JEDEC Standard

[Gamingphreek]

Not quite sure if this belongs in highly technical, but it is kinda borderline.

JEDEC standard for DDR is 3200. We have memory that EASILY reaches 433 466 500 533 566 and some can crack 600.

Why do they not increase the standard? Is there some way they determine it that is more technical than OCing.

Again if this is not highly technical i apologize but it is borderline so i wasn't sure, and im sure there is some technical stuff in the standard.

-Kevin

 

[Peter]

That's because all the toying around with DDR-1 at above 200 MHz is deep deep into YMMV territory, and the limitations of doing so make it rather useless as a common standard. Remember that JEDEC PC3200U standard is for a single DIMM at a raised voltage already, because signal integrity is fairly down the drain at /that/ speed already?

 

[Gamingphreek]

What is YMMV?

As for the rest of the post, it is just pointless to support that. Nothing else would (CPU FSB's etc) and it is already pushing the signal quality at 3200?

-Kevin

 

[sao123]

YMMV means Your Mileage May Vary.

IE.... at speeds above DDR3200, the chip is under such stress from voltage, that it is much more likely to fail sooner than a chip running at standard.

 

[Gamingphreek]

Well couldn't that go the same way for 3200 and 2700. They are all above 1600, yet they still make it, why dont they just give it more voltage.

-Kevin

 

[BEL6772]

ICs are very complicated devices. If all it took to make a chip go fast was to raise the voltage supply, I'm sure we'd all be talking about how to get more Kilovolts into our computers

Actually, as the circuits get smaller and smaller, they have a smaller and smaller voltage ceiling. There was a large family of logic ICs that ran at 5v. You can still find those, but more modern chips run at 3.3v. Those are mostly general purpose logic chips. When you start optimizing for speed, you start looking at really small devices and much lower voltages.
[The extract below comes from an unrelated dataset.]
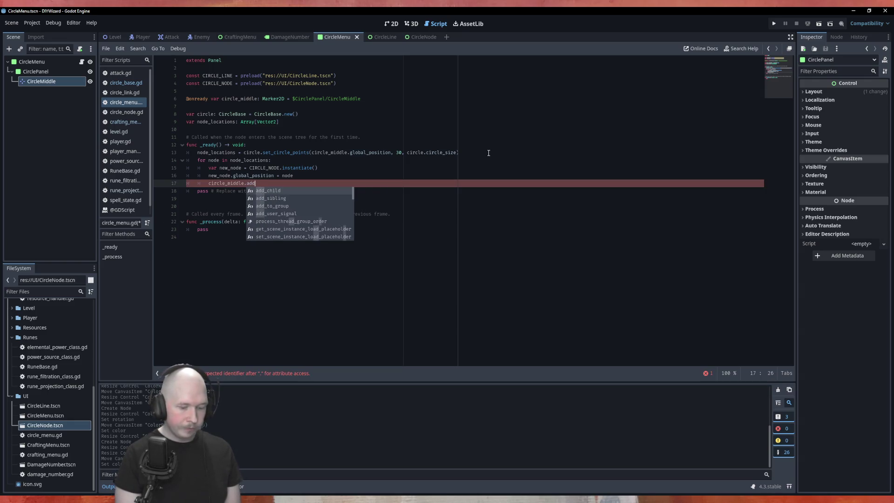
pyautogui.press('Return')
One reason for the low voltage is slew rate. It takes less time for a given device to go from 0v to 1.5v than it does to go from 0v to 3.3v. Another reason has to do with the physical properties of the devices. Transistors are at the heart of almost all ICs. Remember that smaller devices are faster, so fast memory is made of the smallest transistors possible. The smaller a transistor is the lower the breakdown voltage is. In other words, a smaller voltage is required to break down a smaller transistor. Yet another problem that raising voltage has is power dissipation. The more 'juice' you give a chip, the hotter it will get. Once temperature gets too high, performance gets erratic. Raise the temperature even more and you risk permanent damage.

So, the standards process looks at what is curently possible. They look at yield and performance and device characteristics. They want standards that are realistic and will have a high probability of generating devices that work. They could 'specify' memory that is a hundred times faster than anything on the market now, but nobody would be able to manufacture it.

By selecting the best chips rolling off the assembly lines, manufacturers can meet the current specs. Some chips can run even faster, hence the YMMV comment above. It is pointless (right now, anyway) to set up a spec beyond what we already have. Of course, manufacturers are hard at work making smaller, faster, better chips. When the technology matures, a standard will emerge that will keep all the devices happily working together.